Véronique joined DGr Pharma in December 2018 as Project Coordinator and Quality Manager. In her role as Quality Manager, she is responsible for the full implementation and maintenance of DGr Pharma’s GxP Quality Management System and she supports external clients as QA consultant.
Before joining DGr Pharma, she worked for nearly 17 years at Kinesis Pharma where she started as monitoring scientist bioanalysis. Besides her bioanalytical monitoring activities, she specialized in non-clinical PK and as Principal Investigator she was responsible for the execution and reporting of Non-Clinical pharmaco- and toxicokinetic GLP multi-site studies.
Over the years, Véronique got engaged in Quality Assurance and joined the Kinesis Pharma QA department where she was involved in planning and execution of the internal (facility & system) audit program and hosted several client audits and regulatory inspections.

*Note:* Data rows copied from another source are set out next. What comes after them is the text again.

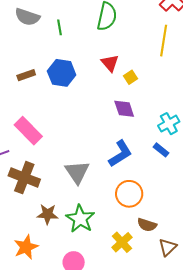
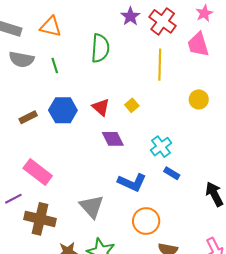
red triangle: (110, 63) -> (101, 107), moved
purple diamond: (124, 109) -> (113, 139), moved
cyan cross: (169, 124) -> (161, 147), moved
blue L-shape: (120, 154) -> (132, 182), turned 64

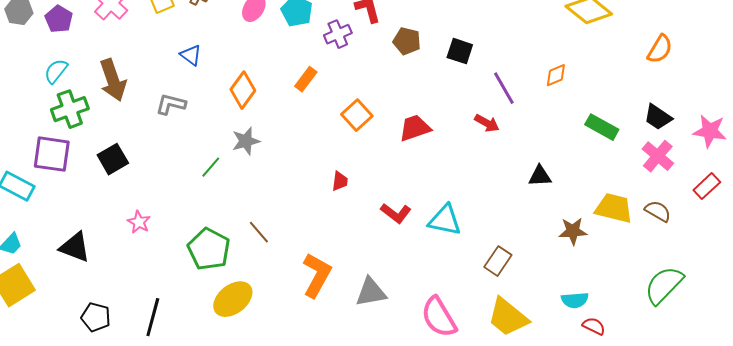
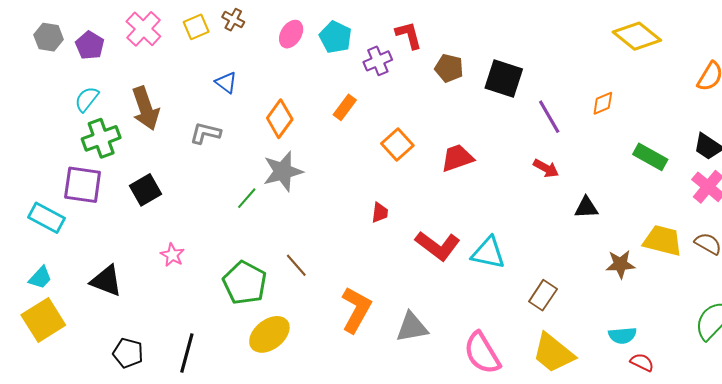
black square: (460, 51) -> (504, 78), size x1.4
red arrow: (487, 123) -> (546, 168), moved
gray star: (246, 141) -> (283, 171), size x1.4
red L-shape: (396, 213) -> (438, 246), size x1.4

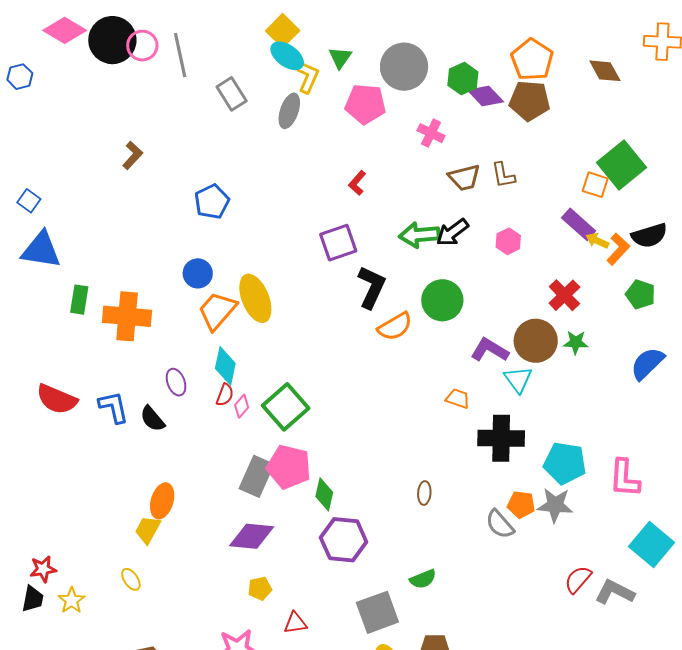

During 2017-2018, she was project lead for the implementation of a new company-wide CAPA management system.
As part of her QA role, she also supported external companies with project management of postal PV license partner audits, with CAPA and TrackWise record management and acting as GLP QA officer.

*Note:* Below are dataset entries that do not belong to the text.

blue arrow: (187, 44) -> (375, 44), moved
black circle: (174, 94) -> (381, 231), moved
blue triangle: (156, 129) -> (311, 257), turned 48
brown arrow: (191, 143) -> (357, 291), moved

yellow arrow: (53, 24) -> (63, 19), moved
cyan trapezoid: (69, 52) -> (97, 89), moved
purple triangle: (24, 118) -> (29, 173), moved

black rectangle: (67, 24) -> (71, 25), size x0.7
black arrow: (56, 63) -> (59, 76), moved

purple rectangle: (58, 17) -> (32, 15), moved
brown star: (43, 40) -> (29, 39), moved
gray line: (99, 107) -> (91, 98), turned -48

In 1998, Véronique obtained her B.Sc. degree in Clinical Chemistry. The subject of her thesis, performed at the Department of Genetic and in vitro Toxicology of Janssen, was “Evaluation of alternative assays for the detection of DNA damage (Vitotox, Comet, Amax, Ames).” Hereafter she started her professional career at Janssen; initially in the in vitro Pharmacokinetics group. Thereafter, she joined the Bioanalytical Department where she was responsible for departmental planning and electronic sample management.